Tasks to complete:
A: Answer these questions about the patch thread, one answer per line marked (i), (ii), (iii):
(i) Which vector space does the patch use for the vector?
(ii) What check tells an exception apart from an interrupt?
(iii) Which commit does the patch list as the one it fixes?
B: Reproduce the patch thread word for word between "On Wed, Oct" and "higher runtime overhead.", inclusive.
C: List every downside of dynamically allocated / maintained vectors that the patch thread gives.

··· Selected passage

On Wed, Oct 22, 2025 at 11:21:15AM +0200, Jan Beulich wrote:
> On 21.10.2025 15:49, Roger Pau Monné wrote:
> > On Tue, Oct 21, 2025 at 08:42:13AM +0200, Jan Beulich wrote:
> >> On 20.10.2025 18:22, Roger Pau Monné wrote:
> >>> On Mon, Oct 20, 2025 at 01:18:34PM +0200, Jan Beulich wrote:
> >>>> Using dynamically allocated / maintained vectors has several downsides:
> >>>> - possible nesting of IRQs due to the effects of IRQ migration,
> >>>> - reduction of vectors available for devices,
> >>>> - IRQs not moving as intended if there's shortage of vectors,
> >>>> - higher runtime overhead.
> >>>>
> >>>> As the vector also doesn't need to be of any priority (first and foremost
> >>>> it really shouldn't be of higher or same priority as the timer IRQ, as
> >>>> that raises TIMER_SOFTIRQ anyway), avoid any "ordinary" vectors altogther
> >>>> and use a vector from the 0x10...0x1f exception vector space. Exception 
> >>>> vs
> >>>> interrupt can easily be distinguished by checking for the presence of an
> >>>> error code.
> >>>>
> >>>> With a fixed vector, less updating is now necessary in
> >>>> set_channel_irq_affinity(); in particular channels don't need transiently
> >>>> masking anymore, as the necessary update is now atomic. To fully leverage
> >>>> this, however, we want to stop using hpet_msi_set_affinity() there. With
> >>>> the transient masking dropped, we're no longer at risk of missing events.
> >>>>
> >>>> In principle a change to setup_vector_irq() would be necessary, but only
> >>>> if we used low-prio vectors as direct-APIC ones. Since the change would 
> >>>> be
> >>>> at best benign here, it is being omitted.
> >>>>
> >>>> Fixes: 996576b965cc ("xen: allow up to 16383 cpus")
> >>>> Signed-off-by: Jan Beulich <[email protected]>
> >>>> Release-Acked-by: Oleksii Kurochko<[email protected]>
> >>>> ---
> >>>> This is an alternative proposal to
> >>>> https://lists.xen.org/archives/html/xen-devel/2014-03/msg00399.html.

······
··· Data extract

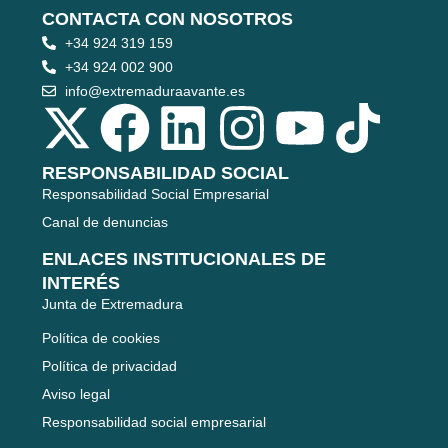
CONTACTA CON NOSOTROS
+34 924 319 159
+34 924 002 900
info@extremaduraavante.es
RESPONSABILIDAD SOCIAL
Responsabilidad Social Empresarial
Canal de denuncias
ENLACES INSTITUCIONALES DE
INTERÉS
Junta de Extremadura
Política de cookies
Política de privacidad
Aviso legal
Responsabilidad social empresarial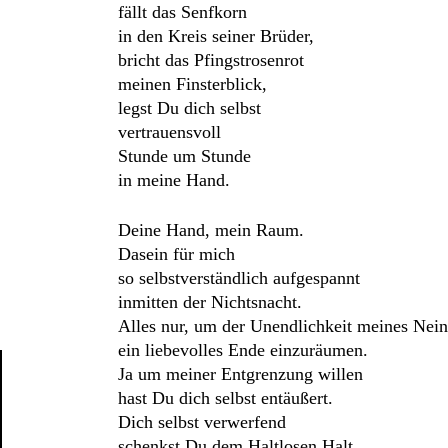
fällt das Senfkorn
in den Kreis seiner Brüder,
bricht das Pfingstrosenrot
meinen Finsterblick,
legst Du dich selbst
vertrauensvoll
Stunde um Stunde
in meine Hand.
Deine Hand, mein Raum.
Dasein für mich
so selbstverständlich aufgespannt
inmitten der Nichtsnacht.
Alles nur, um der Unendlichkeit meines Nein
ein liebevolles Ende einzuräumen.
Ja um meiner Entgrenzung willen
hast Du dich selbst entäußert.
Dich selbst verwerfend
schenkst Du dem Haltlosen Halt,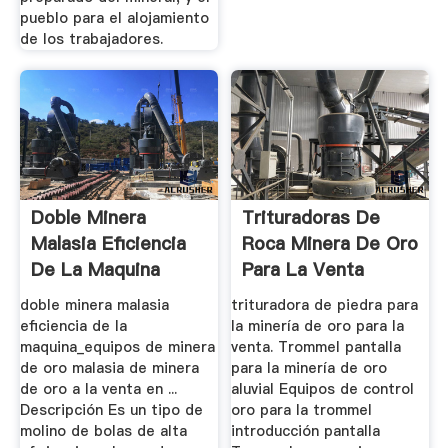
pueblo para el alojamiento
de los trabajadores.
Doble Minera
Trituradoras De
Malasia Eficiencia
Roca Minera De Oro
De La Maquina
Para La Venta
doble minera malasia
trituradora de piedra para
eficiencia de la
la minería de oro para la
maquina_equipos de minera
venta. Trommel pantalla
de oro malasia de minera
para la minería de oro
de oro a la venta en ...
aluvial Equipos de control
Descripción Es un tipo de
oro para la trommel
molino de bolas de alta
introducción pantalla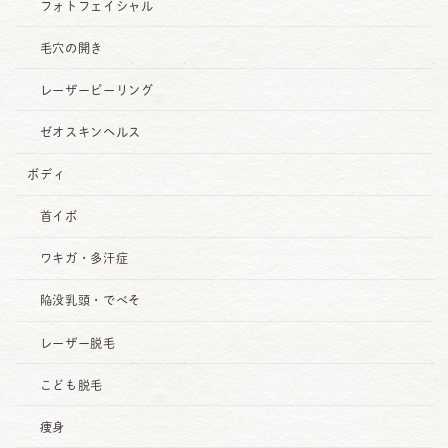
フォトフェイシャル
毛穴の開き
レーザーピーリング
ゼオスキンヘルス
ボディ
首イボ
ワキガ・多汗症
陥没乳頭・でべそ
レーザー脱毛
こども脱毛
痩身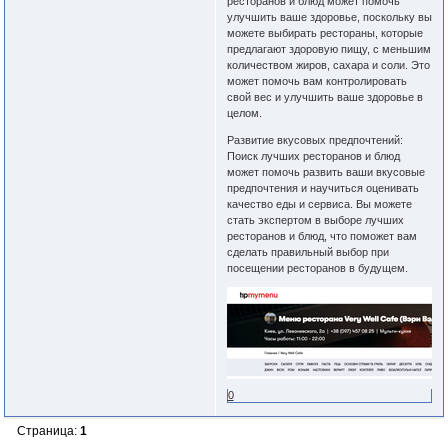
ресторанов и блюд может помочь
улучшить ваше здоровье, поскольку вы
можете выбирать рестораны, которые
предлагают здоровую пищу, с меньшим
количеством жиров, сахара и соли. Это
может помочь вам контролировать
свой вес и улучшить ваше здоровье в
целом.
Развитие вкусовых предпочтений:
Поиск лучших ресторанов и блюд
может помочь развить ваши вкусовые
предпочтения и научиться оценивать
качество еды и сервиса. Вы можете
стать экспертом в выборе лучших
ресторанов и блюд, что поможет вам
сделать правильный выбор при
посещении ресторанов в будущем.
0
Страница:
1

······
··· Data extract

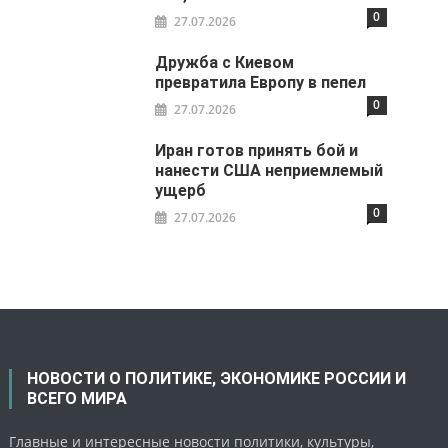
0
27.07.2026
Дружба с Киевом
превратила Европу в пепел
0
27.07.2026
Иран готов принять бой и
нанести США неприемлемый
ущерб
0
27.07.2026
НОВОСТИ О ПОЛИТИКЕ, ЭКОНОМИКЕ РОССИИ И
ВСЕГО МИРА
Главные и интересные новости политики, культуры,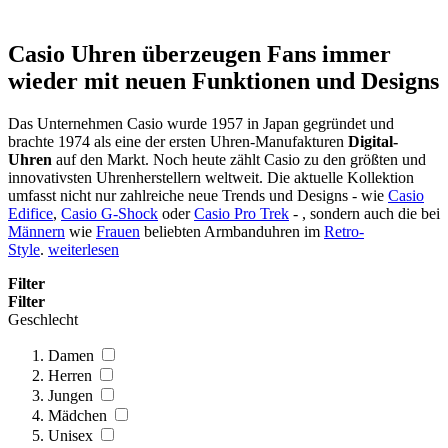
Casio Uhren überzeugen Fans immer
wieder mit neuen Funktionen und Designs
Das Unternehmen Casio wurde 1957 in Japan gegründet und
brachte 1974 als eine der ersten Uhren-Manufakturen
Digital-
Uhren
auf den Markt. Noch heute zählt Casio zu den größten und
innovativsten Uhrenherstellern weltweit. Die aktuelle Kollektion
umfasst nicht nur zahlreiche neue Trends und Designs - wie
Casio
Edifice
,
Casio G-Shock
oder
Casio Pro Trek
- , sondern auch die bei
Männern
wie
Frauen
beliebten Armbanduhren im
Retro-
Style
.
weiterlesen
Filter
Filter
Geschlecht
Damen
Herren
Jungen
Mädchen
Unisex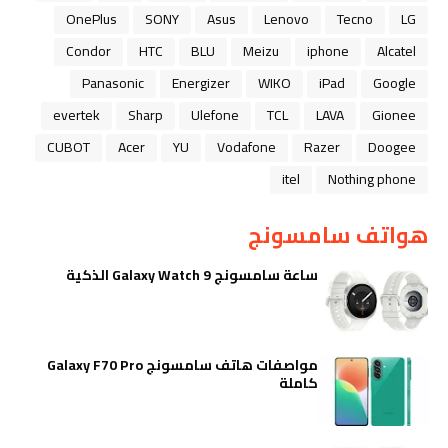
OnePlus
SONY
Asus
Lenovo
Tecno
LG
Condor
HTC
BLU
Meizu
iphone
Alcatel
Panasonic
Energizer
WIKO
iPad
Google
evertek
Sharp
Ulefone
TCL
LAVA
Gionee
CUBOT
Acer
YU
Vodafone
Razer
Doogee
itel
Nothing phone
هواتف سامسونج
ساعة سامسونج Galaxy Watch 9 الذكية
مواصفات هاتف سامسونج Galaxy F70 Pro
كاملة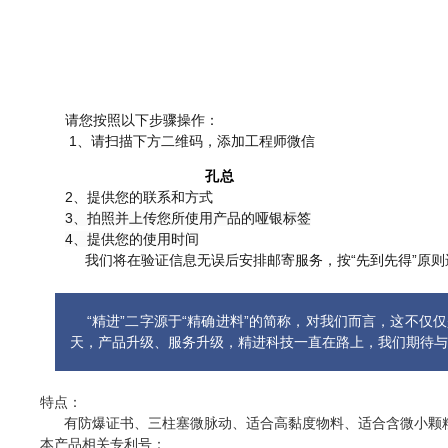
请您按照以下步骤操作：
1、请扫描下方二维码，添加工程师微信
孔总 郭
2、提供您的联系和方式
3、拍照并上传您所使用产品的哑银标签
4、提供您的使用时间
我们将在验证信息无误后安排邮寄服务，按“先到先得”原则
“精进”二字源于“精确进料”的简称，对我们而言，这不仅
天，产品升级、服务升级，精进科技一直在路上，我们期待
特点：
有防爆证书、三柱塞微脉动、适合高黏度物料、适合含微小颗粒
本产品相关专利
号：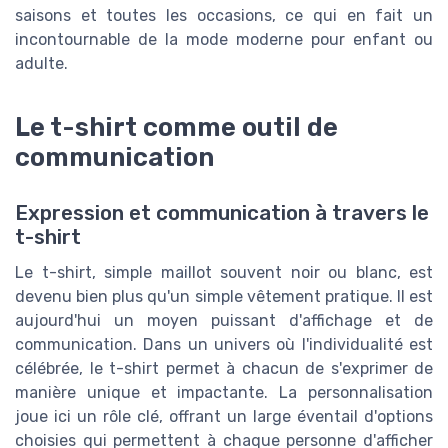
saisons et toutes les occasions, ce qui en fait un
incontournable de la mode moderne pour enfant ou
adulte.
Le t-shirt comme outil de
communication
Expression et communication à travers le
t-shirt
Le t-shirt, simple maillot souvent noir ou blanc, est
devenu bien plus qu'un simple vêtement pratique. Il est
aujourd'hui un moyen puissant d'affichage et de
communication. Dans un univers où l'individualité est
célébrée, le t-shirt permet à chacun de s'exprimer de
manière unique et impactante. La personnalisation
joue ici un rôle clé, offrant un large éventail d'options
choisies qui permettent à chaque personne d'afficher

······
··· Data extract

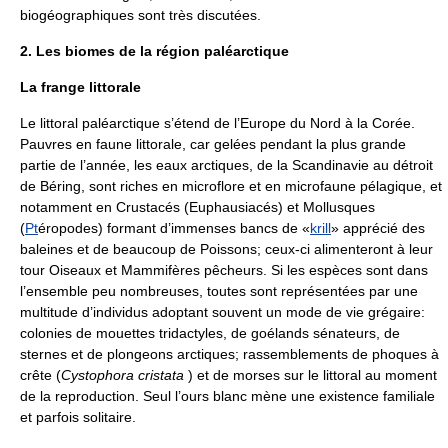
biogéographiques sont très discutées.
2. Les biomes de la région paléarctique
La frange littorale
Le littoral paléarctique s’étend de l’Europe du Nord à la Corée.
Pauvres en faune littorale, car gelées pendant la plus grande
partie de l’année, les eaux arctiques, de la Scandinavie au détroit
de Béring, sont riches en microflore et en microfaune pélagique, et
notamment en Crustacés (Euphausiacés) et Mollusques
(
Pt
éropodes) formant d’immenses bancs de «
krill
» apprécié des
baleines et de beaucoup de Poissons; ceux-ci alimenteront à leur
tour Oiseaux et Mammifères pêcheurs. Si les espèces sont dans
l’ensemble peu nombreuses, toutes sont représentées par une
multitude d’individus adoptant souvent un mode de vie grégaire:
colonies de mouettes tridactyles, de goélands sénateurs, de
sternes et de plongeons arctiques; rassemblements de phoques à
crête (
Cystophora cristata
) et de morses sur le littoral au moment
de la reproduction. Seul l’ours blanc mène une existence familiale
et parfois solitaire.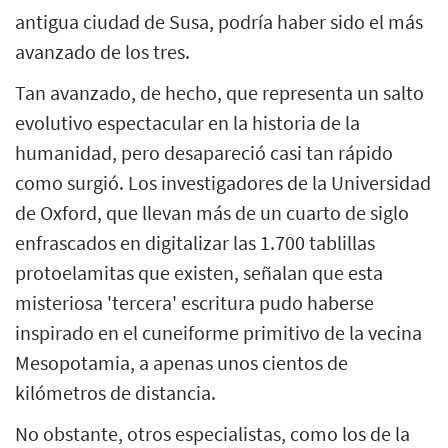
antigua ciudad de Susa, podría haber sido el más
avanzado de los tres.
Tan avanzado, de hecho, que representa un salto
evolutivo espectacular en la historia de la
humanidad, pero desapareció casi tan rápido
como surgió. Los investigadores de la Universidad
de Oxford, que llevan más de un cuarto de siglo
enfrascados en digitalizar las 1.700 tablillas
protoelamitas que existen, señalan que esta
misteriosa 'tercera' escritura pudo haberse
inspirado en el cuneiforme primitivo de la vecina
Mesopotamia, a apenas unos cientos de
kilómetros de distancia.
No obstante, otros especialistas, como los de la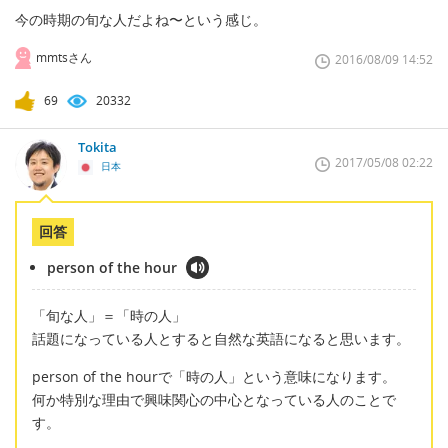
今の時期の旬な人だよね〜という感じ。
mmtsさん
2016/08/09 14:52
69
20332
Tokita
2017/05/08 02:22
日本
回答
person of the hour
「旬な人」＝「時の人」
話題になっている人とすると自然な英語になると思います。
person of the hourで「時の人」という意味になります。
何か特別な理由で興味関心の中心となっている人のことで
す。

······

Outputs in order:
A:
(i) The 0x10...0x1f exception vector space.
(ii) Checking for the presence of an error code.
(iii) 996576b965cc ("xen: allow up to 16383 cpus").

B:
On Wed, Oct 22, 2025 at 11:21:15AM +0200, Jan Beulich wrote:
> On 21.10.2025 15:49, Roger Pau Monné wrote:
> > On Tue, Oct 21, 2025 at 08:42:13AM +0200, Jan Beulich wrote:
> >> On 20.10.2025 18:22, Roger Pau Monné wrote:
> >>> On Mon, Oct 20, 2025 at 01:18:34PM +0200, Jan Beulich wrote:
> >>>> Using dynamically allocated / maintained vectors has several downsides:
> >>>> - possible nesting of IRQs due to the effects of IRQ migration,
> >>>> - reduction of vectors available for devices,
> >>>> - IRQs not moving as intended if there's shortage of vectors,
> >>>> - higher runtime overhead.

C:
- Possible nesting of IRQs due to the effects of IRQ migration
- Reduction of vectors available for devices
- IRQs not moving as intended if there's shortage of vectors
- Higher runtime overhead